In 1992, IBM announced another major step in developing artificial intelligence through games: A program written by Tesauro had taught itself to play backgammon well enough to compete with professional players. That year, TD-Gammon, as it was known, went 19–19 in 38 games at a World Cup of Backgammon event — a far better performance than any backgammon program up to that point.
In some ways, TD-Gammon was an electronic brain as much as it was a computer program. It represented an early example of a neural network, a computer application comprising nodes and connections, modeled after the human brain’s neurons and synapses. The TD-Gammon network “learned” through a temporal difference algorithm, which used a delayed reinforcement approach to reward the system for a successful game.
The TD algorithm, which was designed to mimic the way humans learn, was conceived by computer scientist Richard Sutton of GTE Laboratories. But Tesauro was the first to apply it on such a large scale. He chose backgammon with the mindset that the game’s clean-cut rules and criteria for success would help the network learn through trial and error.
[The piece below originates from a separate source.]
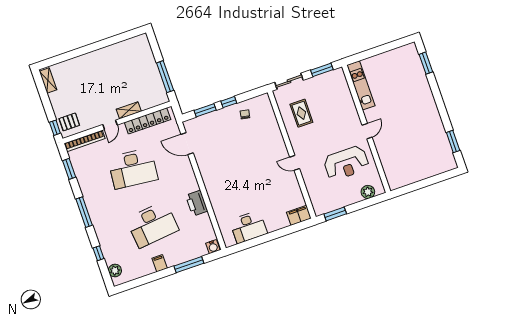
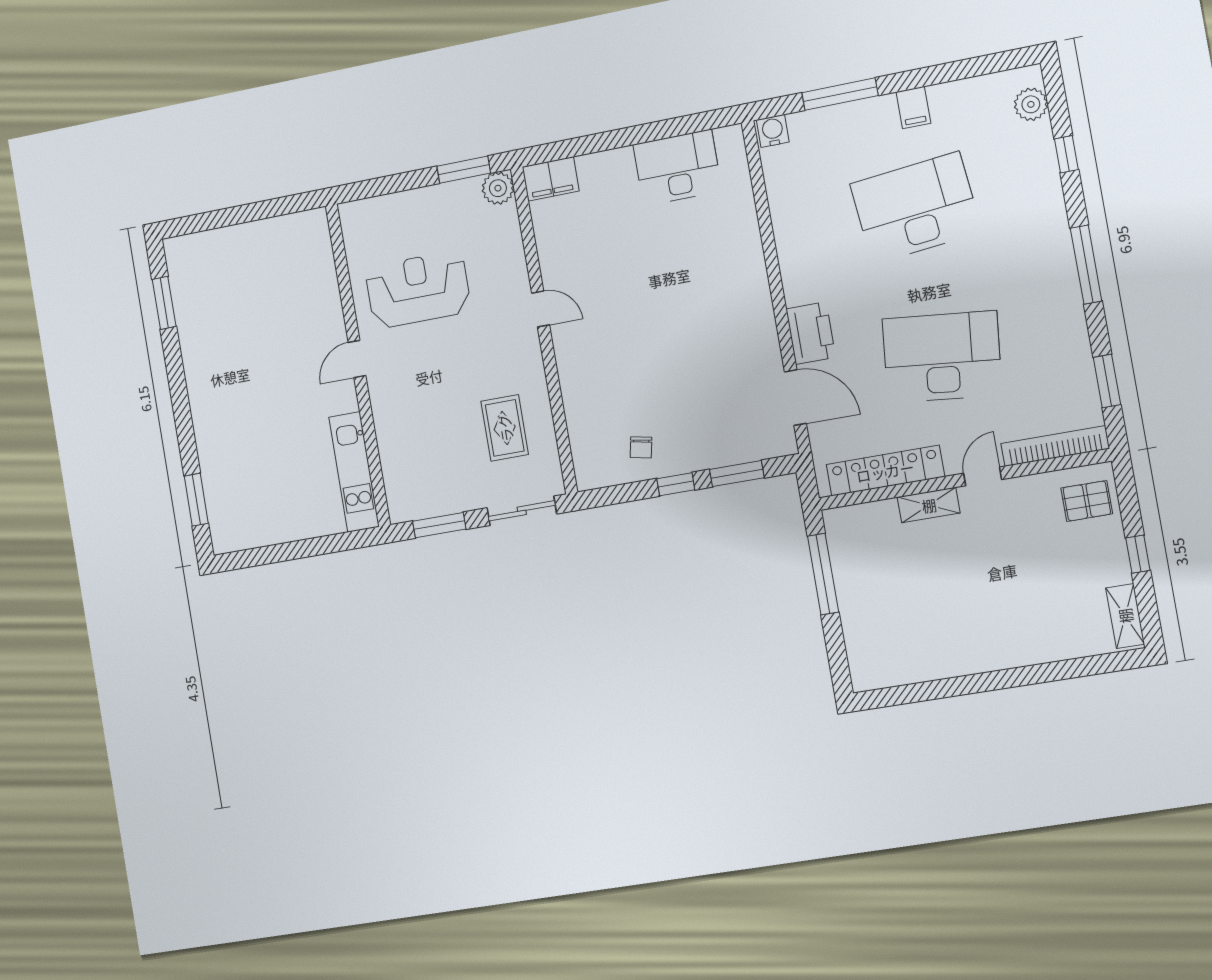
window: (55, 128) -> (1138, 554), moved
plant: (368, 192) -> (498, 188), moved
printer: (197, 203) -> (811, 333), moved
Running on an IBM RS/6000 workstation, TD-Gammon played approximately 300,000 games against itself over the course of a month — about three times as many as most backgammon masters play in a lifetime.
After each turn’s roll of the dice, TD-Gammon considered every legal move and estimated the probability that it would lead to a win. These estimates were based on the connection-strength values stored in the synapses of the neural network; if a move or series of moves had previously featured in a winning game, it got more weight in the probability estimate. These weights were adjusted after each game, enabling TD-Gammon to “learn” from wins and losses.
With 30,000 artificial synapses, TD-Gammon had the brain power equivalent of a sea slug. It was powerful enough to compete at backgammon, but its abilities were dwarfed by the game-learning system that came after it: Deep Blue.